In vitro MMP2 and MMP9 have both been shown to proteolyze Aβ [44
]. Moreover, in vivo MMP9 is increased in association with amyloid plaques in transgenic mouse models of amyloid deposition [46
]. Additionally, treatment of APP/PS1 mice with FK506 lowered Aβ and increased MMP9 suggesting a relationship between elevated MMP9 and lower Aβ [47
]. However, in human AD despite MMP9 being overexpressed around amyloid deposits [48
], MMP2, MMP3 or MMP9 cannot be associated with plaque load in AD suggesting that they are not crucial for the regulation of plaque load [49
]. We believe that the upregulation of MMPs in our immunotherapy studies may play a small role in the clearance of Aβ due to immunotherapy but other clearance mechanisms are also known to play a significant role (reviewed in [4
]). Our data in BV2 cells indicates that MMPs, especially the MMP9 system can be upregulated through Fcγ receptor signaling mechanisms more efficiently than Aβ alone and this is likely the primary mechanism for MMP upregulation in our immunotherapy studies.
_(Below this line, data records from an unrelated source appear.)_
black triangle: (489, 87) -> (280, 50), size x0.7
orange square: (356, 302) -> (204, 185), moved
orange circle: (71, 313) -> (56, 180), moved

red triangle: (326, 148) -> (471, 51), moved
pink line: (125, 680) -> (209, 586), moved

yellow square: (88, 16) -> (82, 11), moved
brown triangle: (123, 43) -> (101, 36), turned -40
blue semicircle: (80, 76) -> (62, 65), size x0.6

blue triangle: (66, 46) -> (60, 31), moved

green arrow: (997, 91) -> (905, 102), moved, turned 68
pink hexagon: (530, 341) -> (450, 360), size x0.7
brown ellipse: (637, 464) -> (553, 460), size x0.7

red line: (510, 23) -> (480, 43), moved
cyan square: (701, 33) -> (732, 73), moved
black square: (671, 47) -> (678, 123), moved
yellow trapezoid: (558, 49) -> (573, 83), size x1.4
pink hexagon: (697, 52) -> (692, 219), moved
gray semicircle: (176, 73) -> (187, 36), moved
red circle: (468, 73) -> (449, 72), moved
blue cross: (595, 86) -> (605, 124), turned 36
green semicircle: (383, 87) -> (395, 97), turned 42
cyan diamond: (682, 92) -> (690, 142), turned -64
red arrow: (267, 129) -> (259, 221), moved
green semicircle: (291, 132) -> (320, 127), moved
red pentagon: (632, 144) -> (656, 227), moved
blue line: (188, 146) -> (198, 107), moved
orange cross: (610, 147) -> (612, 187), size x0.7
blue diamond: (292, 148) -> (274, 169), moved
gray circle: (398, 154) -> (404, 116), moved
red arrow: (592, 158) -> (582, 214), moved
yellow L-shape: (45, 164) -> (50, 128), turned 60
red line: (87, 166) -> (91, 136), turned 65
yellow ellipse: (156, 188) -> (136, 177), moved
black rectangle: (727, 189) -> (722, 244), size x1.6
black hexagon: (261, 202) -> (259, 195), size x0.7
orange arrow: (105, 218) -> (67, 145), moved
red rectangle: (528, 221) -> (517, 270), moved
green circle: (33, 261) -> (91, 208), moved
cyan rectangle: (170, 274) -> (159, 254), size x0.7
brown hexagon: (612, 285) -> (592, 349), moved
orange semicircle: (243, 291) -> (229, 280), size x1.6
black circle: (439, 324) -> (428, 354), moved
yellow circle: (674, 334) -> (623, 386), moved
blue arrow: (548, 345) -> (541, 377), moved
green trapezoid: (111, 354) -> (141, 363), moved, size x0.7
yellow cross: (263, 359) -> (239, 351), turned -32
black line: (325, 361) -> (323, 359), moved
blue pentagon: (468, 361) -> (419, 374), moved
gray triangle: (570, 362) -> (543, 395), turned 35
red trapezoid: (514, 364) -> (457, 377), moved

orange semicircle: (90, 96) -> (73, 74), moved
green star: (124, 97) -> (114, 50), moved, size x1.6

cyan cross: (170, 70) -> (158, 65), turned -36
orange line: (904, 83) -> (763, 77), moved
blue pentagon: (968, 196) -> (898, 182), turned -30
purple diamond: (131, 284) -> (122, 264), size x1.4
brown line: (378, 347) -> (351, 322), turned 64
We have previously shown a robust inflammatory response to anti-Aβ immunotherapy, regardless of whether an active vaccination or passive immunization approach is used [50
]. To determine whether the inflammatory response to immunotherapy was, at least in part, responsible for the increased MMP2 and MMP9 activities, we used BV2 microglial cells to determine how immune complexes change the MMP expression. Treatment of BV2 microglial cells with immune complexes of anti-Aβ IgG/Aβ or anti-tau/tau significantly increased MMP3 and MMP9, the two MMPs most closely associated with inflammation. In contrast, we did not observe significant changes in MMP3 or MMP9 with IgG alone or Aβ alone, indicating an Fcγ-receptor mediated activation.